* _WHAT IS EXPECTED_: Rewrite these rows with "pose" replaced by "camera" and everything else unchanged. Leave out the pictures.

* _RECORDED DATA_:
######

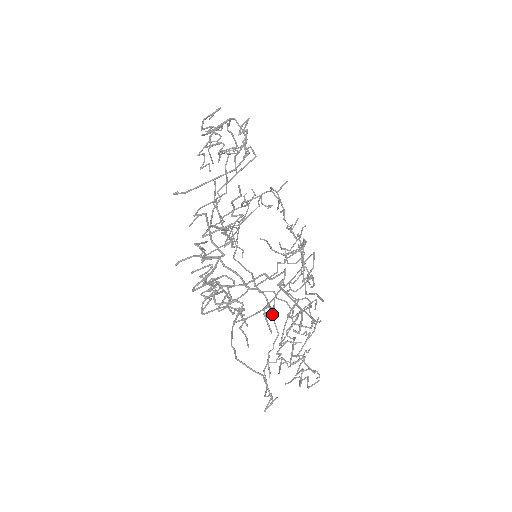
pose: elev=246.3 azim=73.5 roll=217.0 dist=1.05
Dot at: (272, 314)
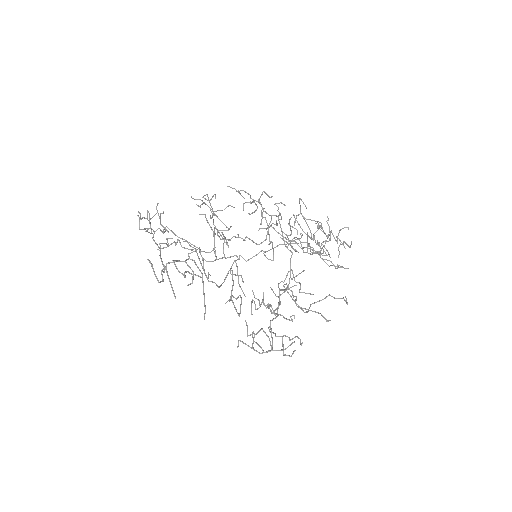
Dot at: occluded
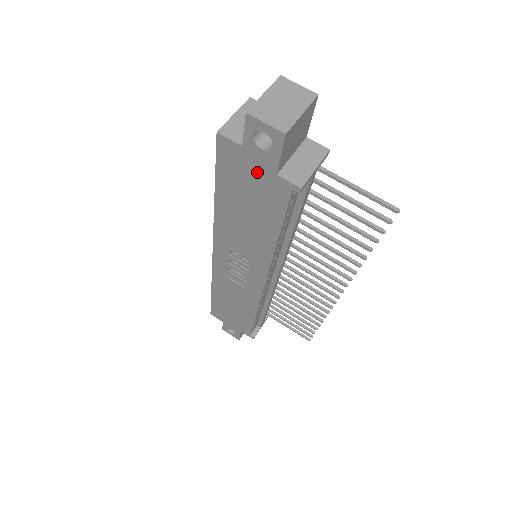
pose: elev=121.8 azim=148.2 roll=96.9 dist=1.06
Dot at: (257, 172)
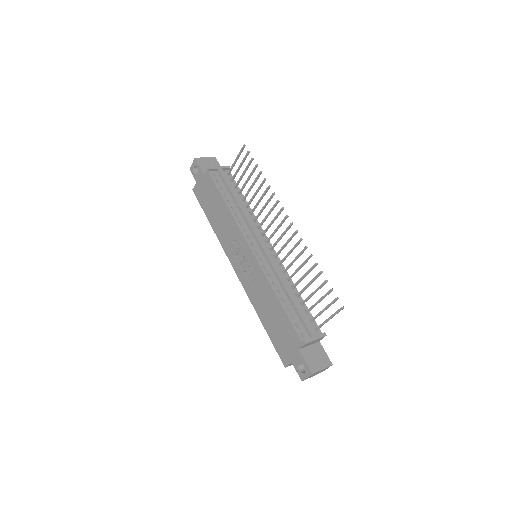
Dot at: (203, 184)
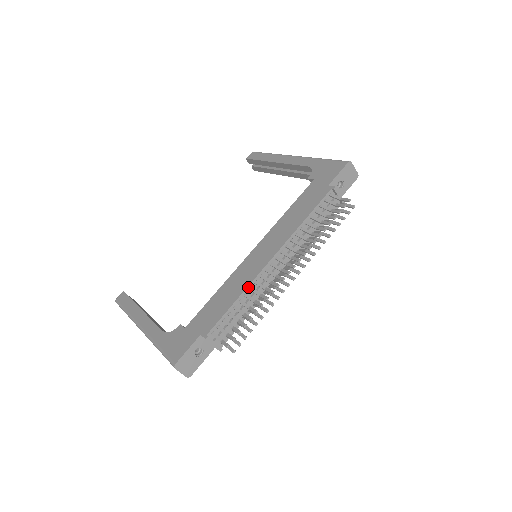
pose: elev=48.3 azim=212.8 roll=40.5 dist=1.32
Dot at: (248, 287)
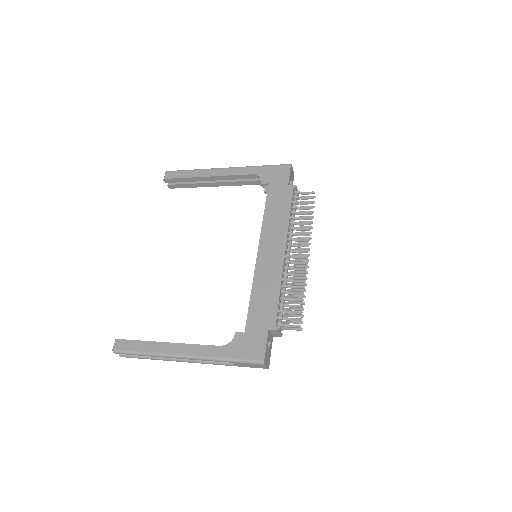
Dot at: (282, 279)
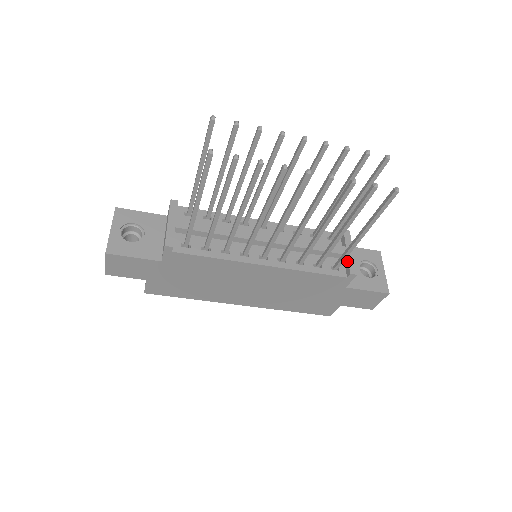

######

* _EXERCISE ANSWER_:
camera: elev=246.3 azim=73.5 roll=217.0 dist=1.05
Dot at: (272, 314)
Dot at: occluded
camera: elev=121.8 azim=148.2 roll=96.9 dist=1.06
Dot at: (257, 172)
Dot at: (203, 184)
camera: elev=48.3 azim=212.8 roll=40.5 dist=1.32
Dot at: (248, 287)
Dot at: (282, 279)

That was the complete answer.